Mira Huebner-Harel, the Health Ministry’s legal adviser, said that Israel was the only country to cover not only unlimited IVF treatment until age 45, but to make treatment available for all women regardless of their marital status or sexual orientation. She said a state committee was considering whether to open coverage of fertility treatments to gay men using a surrogate.
“We are very sensitive here to the desire of people to have a family,” she said. “I think our country can be proud that a woman who wants to be a mother can try do so.”
Still, the policy is not entirely without its critics.
Hedva Eyal, who works for Isha L’Isha, an Israeli feminist organization, says there should be more discussion of the potential emotional and physical toll of the treatment, which includes a battery of hormone shots. She says that discussion is muted largely because of the confluence of public pressure and the medical establishment’s financial interest in the lucrative fertility business.

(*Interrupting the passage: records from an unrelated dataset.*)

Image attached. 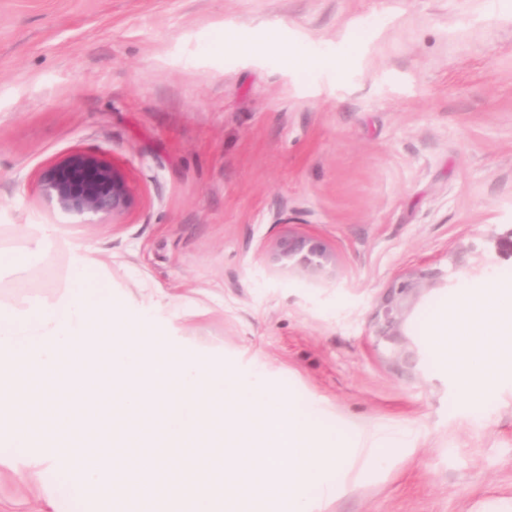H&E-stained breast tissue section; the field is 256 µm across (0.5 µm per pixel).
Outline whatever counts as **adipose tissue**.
Masks as SVG:
<instances>
[{
    "mask_svg": "<svg viewBox=\"0 0 512 512\" xmlns=\"http://www.w3.org/2000/svg\"><path fill=\"white\" fill-rule=\"evenodd\" d=\"M426 333L430 349L464 392L492 393L512 374V289L496 282L478 294L460 289L433 315Z\"/></svg>",
    "mask_w": 512,
    "mask_h": 512,
    "instance_id": "adipose-tissue-1",
    "label": "adipose tissue"
}]
</instances>
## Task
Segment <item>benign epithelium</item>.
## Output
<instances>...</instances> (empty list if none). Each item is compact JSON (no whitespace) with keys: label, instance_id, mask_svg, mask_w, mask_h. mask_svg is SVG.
<instances>
[{"label":"benign epithelium","instance_id":"benign-epithelium-1","mask_svg":"<svg viewBox=\"0 0 512 512\" xmlns=\"http://www.w3.org/2000/svg\"><path fill=\"white\" fill-rule=\"evenodd\" d=\"M42 197L63 214L83 224L110 219L116 224L136 205V191L125 170L101 155L73 151L46 166L39 178ZM275 269L286 265L308 274L330 260L320 244L302 238H280L266 249ZM440 272L410 276L389 288L375 314V336L390 345L397 359L415 365V352L399 346L407 314L418 299L436 286Z\"/></svg>","mask_w":512,"mask_h":512}]
</instances>
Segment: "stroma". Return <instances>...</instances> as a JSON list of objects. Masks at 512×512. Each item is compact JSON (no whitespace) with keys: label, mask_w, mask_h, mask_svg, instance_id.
I'll return each mask as SVG.
<instances>
[{"label":"stroma","mask_w":512,"mask_h":512,"mask_svg":"<svg viewBox=\"0 0 512 512\" xmlns=\"http://www.w3.org/2000/svg\"><path fill=\"white\" fill-rule=\"evenodd\" d=\"M304 59L224 45L271 28ZM124 167L139 196L120 223L82 224L38 189L74 150ZM55 244L0 302L53 299L93 250L114 295L161 303L168 339L263 369L343 438L369 427L402 451L340 478L325 512H503L512 503V377L461 393L425 325L459 289L512 287L494 234L512 228V0H0V249L25 228ZM292 231L335 260L272 270ZM482 245L484 272L455 263ZM447 282L405 325L416 368L371 320L414 270ZM0 512H100L52 470L0 469Z\"/></svg>","instance_id":"obj_1"}]
</instances>
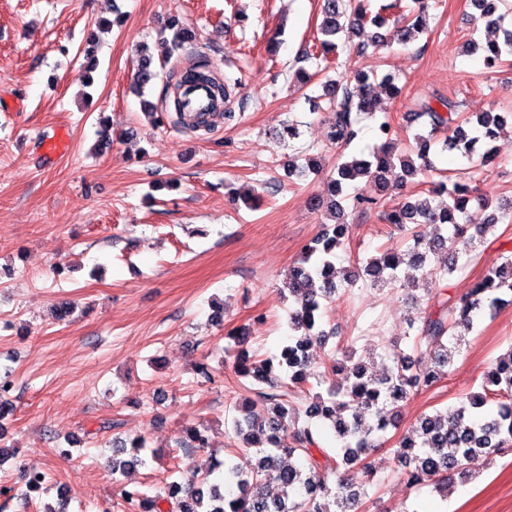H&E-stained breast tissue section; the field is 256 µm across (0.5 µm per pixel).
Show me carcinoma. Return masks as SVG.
Returning <instances> with one entry per match:
<instances>
[{
    "label": "carcinoma",
    "instance_id": "cac0c4a2",
    "mask_svg": "<svg viewBox=\"0 0 512 512\" xmlns=\"http://www.w3.org/2000/svg\"><path fill=\"white\" fill-rule=\"evenodd\" d=\"M367 0H322L321 38L314 56L327 59L337 53L340 38L359 36L366 25L381 29L393 21L395 38L406 44L428 28L430 5L417 0L418 8L389 19L386 11L397 8L389 3L372 15L365 7ZM503 0H473L478 20L488 37L481 46L482 59L498 66L505 56H512V18L500 10ZM162 32L168 34L170 53L184 49L195 40V34L180 25L178 19H166ZM158 71L149 49L139 46L138 63L132 90L143 94L153 84ZM332 100L333 117L326 138L339 146H349L359 134L358 115L383 110L382 96L398 95L395 77L381 76L378 83L363 75L351 89L341 80L326 83ZM418 117L430 127L428 135H415L416 155L397 151L383 119L377 128L378 146L368 155L351 156L336 165V177L330 179L326 191L314 205L326 208L335 223L322 231L301 249V258L285 282L296 309L290 313L291 335L280 354L256 359L245 351L236 355L235 372L251 377L261 387L254 397L235 406L239 416L233 419L235 433L242 438L247 453H234L223 460H210L204 471H197L183 481L169 483L150 496L138 486L122 483L121 477L138 465L147 464L142 457L145 440L135 437L130 445L117 444L112 449L115 483L121 485L115 507L121 512H355L373 484L374 473L367 462L369 455L381 447V433L394 424L410 395L428 391L448 376L452 350L448 342L462 341L484 316L494 313L512 296V253L478 279L464 296L442 298L437 308L423 313L420 325L406 339L412 352L395 356L391 370L377 376L362 363L351 362L344 347L325 362L327 371L343 376L345 385L328 390L327 396L312 394L308 382L311 363L308 352L329 336L318 322L323 301L336 295L333 278L336 249L343 245L348 231L342 201L349 199L356 208L376 209L386 205L387 192L404 189L407 181L432 167L430 152L436 143L433 136L447 132L441 150L460 153L465 158L481 155L480 167L464 176L448 175L433 182L430 191L442 202L436 206L427 199L407 197L383 211L386 223L405 233V249L384 252L366 260L355 257L352 263L362 265L365 275L375 283L393 285L399 282L401 266L421 273V279L439 284L444 274L458 269V244H470L492 230L500 217L489 212L492 201L478 192L473 184L481 180L482 168L498 154L496 142L504 135L506 119L493 110L460 112L454 101L439 96L436 102L419 100ZM364 179L377 186L374 196L358 188ZM420 224L438 225V233L425 240L417 231ZM445 252L448 256L444 274L425 269L428 254ZM299 391L305 396V415L309 422L301 424L289 417L288 397ZM496 409L486 411L489 402ZM318 418L334 430L342 446L336 454L321 447L316 428L310 420ZM180 444L189 448L210 447L205 430L196 426L182 429ZM512 446V348L496 360L488 372L483 392L468 397L454 412L424 414L395 443L393 454L404 467L408 484L431 485L442 497H448L450 480L493 458Z\"/></svg>",
    "mask_w": 512,
    "mask_h": 512
}]
</instances>
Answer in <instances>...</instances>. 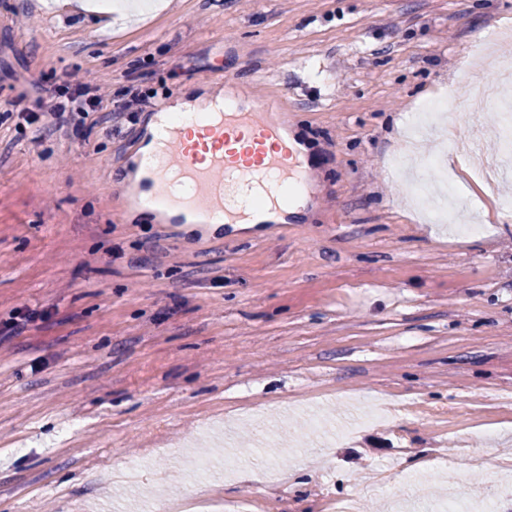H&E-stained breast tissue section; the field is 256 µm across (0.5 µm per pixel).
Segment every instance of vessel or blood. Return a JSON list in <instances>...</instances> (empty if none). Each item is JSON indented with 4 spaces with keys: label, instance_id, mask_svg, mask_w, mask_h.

The booming industry has also provided other advantages to Israeli physicians. The large pool of patients with diverse fertility problems has helped them tailor treatments that end with a successful pregnancy, they say. And because cost is not an issue, there is less pressure to implant multiple embryos, which can lead to larger than desired multiple births — triplets, quintuplets or even the occasional octuplets.

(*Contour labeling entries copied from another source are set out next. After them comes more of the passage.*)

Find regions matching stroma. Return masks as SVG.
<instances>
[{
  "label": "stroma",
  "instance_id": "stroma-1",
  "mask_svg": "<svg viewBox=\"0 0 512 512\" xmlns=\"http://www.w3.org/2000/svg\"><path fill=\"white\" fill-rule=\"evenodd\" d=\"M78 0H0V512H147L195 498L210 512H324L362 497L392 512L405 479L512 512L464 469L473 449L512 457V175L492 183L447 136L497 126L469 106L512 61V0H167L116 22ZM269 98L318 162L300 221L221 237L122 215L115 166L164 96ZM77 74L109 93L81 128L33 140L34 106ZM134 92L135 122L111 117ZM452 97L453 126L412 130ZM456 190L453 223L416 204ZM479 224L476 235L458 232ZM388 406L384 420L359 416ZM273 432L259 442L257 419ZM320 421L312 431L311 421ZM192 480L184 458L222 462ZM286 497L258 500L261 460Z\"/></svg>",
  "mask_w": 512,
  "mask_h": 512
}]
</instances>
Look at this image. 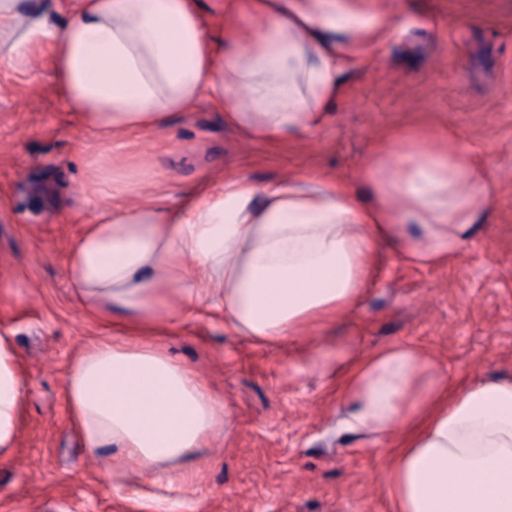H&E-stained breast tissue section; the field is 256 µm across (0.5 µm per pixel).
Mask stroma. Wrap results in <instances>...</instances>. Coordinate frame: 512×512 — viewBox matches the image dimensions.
<instances>
[{"instance_id": "35a3bbf8", "label": "stroma", "mask_w": 512, "mask_h": 512, "mask_svg": "<svg viewBox=\"0 0 512 512\" xmlns=\"http://www.w3.org/2000/svg\"><path fill=\"white\" fill-rule=\"evenodd\" d=\"M392 3L398 32L380 61L352 75L329 125L277 151L226 127L205 99L118 149L72 117L46 55L0 67V336L23 384L0 512H140L160 491L132 481L113 493L66 398L73 357L107 333L74 303L66 254L110 188L135 209L177 203L229 169L259 183L309 169L348 177L402 123L447 127L488 153L497 206L486 227L445 265L384 256L363 305L308 344H257L205 319L165 336L227 407L182 494L192 512H388L387 450L337 433L342 403L308 367L312 346L408 344L454 380L512 377V0Z\"/></svg>"}]
</instances>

Vered Letai-Sever, 32, a patient of Dr. Elizur’s from Tsoran, a small town in central Israel, has had eight in vitro fertilization treatments. The last led to the birth of her son Eitan four and a half months ago.
“If we lived anywhere else we probably would never have gotten here,” she said as she gently bounced the boy to sleep in her arms, his head snuggled on her chest. She counts 11 friends who have undergone the procedure.
“There is something deeply humane about this policy, this idea that people have the right to be parents,” she said. “It’s something that characterizes life here: the value placed on life.”